**Exercise description:**
For this exercise, write out only the lines of the entries below from the one with "hfov_deg: 22.1" up to and including the one with "focal_mm: 24", exactly as they are. Pictures stay out.

**Provided data:**
○ ○ ○ ○ ○ ○ ○
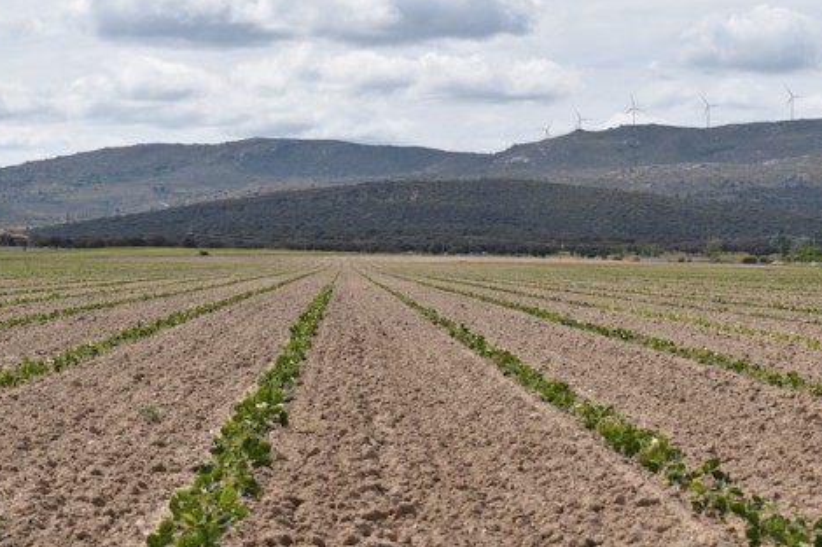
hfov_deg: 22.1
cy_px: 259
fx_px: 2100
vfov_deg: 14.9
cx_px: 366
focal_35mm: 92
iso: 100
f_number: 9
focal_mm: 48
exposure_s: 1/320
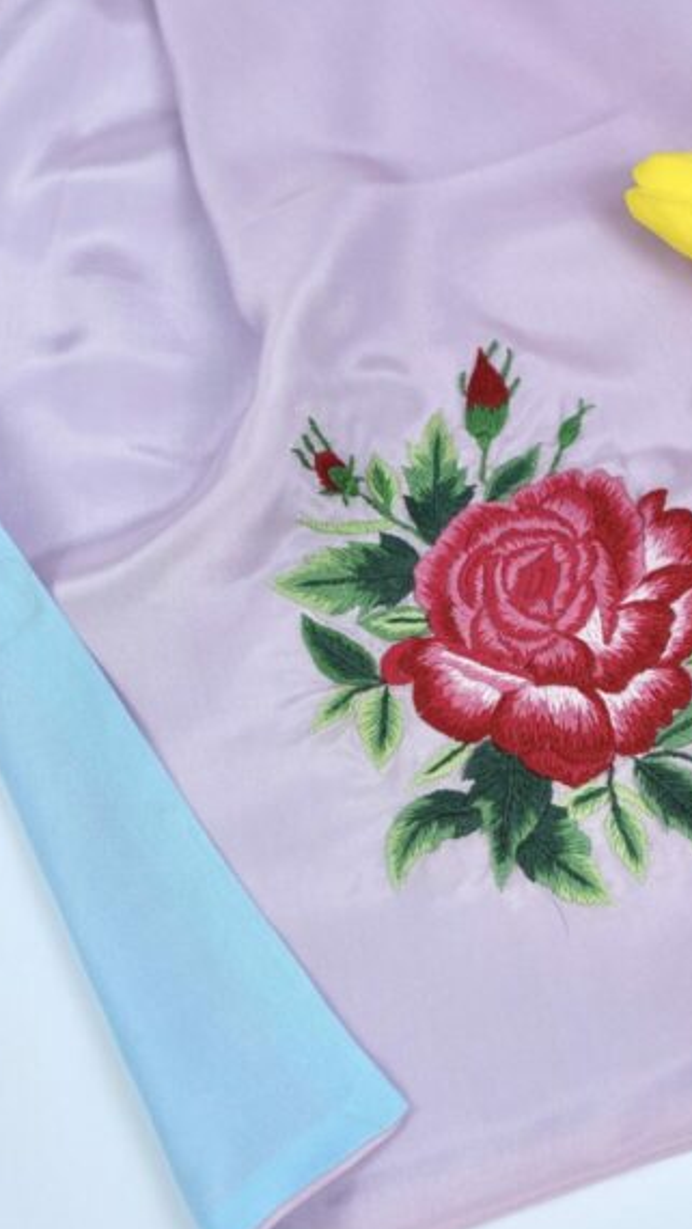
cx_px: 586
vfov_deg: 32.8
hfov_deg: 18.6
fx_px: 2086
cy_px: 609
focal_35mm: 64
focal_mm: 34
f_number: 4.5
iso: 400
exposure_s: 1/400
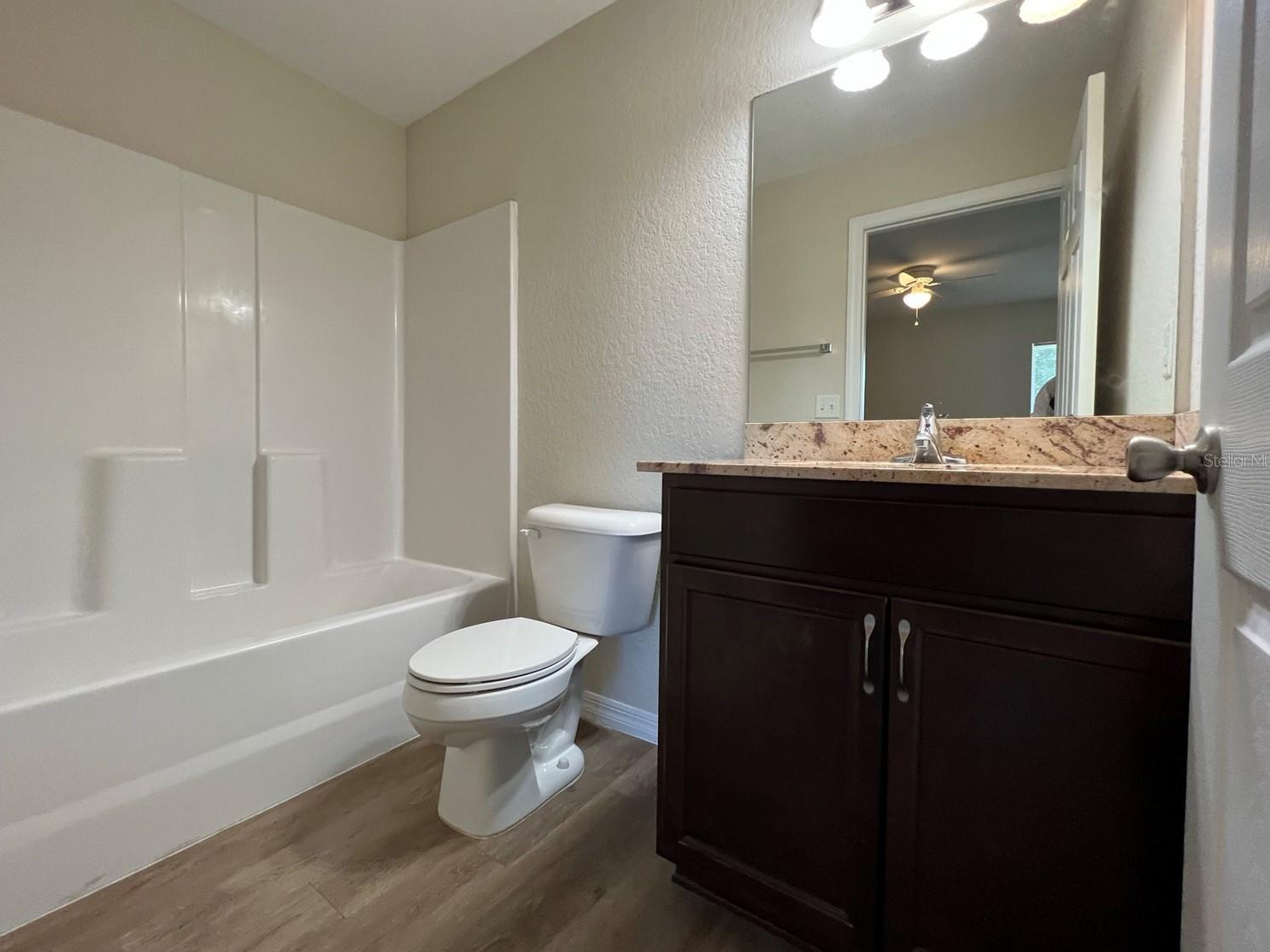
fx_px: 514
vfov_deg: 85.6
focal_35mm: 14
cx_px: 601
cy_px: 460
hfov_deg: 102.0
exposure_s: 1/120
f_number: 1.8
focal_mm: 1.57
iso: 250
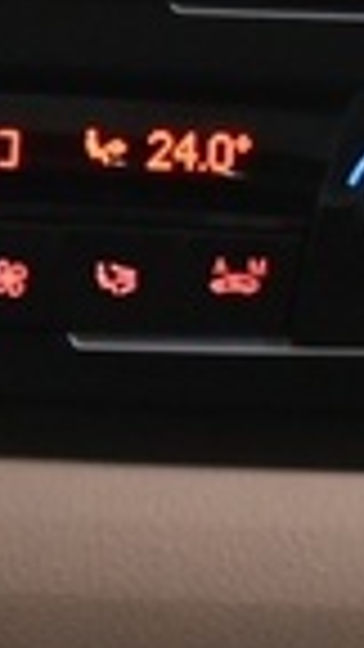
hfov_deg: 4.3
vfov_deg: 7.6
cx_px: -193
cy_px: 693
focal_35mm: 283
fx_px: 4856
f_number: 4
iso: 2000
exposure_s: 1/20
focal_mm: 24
○ ○ ○ ○ ○ ○ ○
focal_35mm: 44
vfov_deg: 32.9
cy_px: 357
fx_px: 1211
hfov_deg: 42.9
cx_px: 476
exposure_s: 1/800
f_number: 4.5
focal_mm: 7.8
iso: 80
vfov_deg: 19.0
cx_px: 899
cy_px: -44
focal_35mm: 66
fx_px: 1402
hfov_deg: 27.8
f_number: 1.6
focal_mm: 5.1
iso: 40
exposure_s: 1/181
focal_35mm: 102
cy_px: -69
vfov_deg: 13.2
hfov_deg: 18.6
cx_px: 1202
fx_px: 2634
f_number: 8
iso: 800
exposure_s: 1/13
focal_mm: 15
○ ○ ○ ○ ○ ○ ○
**Solution to this problem:**
hfov_deg: 22.1
cy_px: 259
fx_px: 2100
vfov_deg: 14.9
cx_px: 366
focal_35mm: 92
iso: 100
f_number: 9
focal_mm: 48
exposure_s: 1/320
cx_px: 586
vfov_deg: 32.8
hfov_deg: 18.6
fx_px: 2086
cy_px: 609
focal_35mm: 64
focal_mm: 34
f_number: 4.5
iso: 400
exposure_s: 1/400
fx_px: 514
vfov_deg: 85.6
focal_35mm: 14
cx_px: 601
cy_px: 460
hfov_deg: 102.0
exposure_s: 1/120
f_number: 1.8
focal_mm: 1.57
iso: 250
hfov_deg: 4.3
vfov_deg: 7.6
cx_px: -193
cy_px: 693
focal_35mm: 283
fx_px: 4856
f_number: 4
iso: 2000
exposure_s: 1/20
focal_mm: 24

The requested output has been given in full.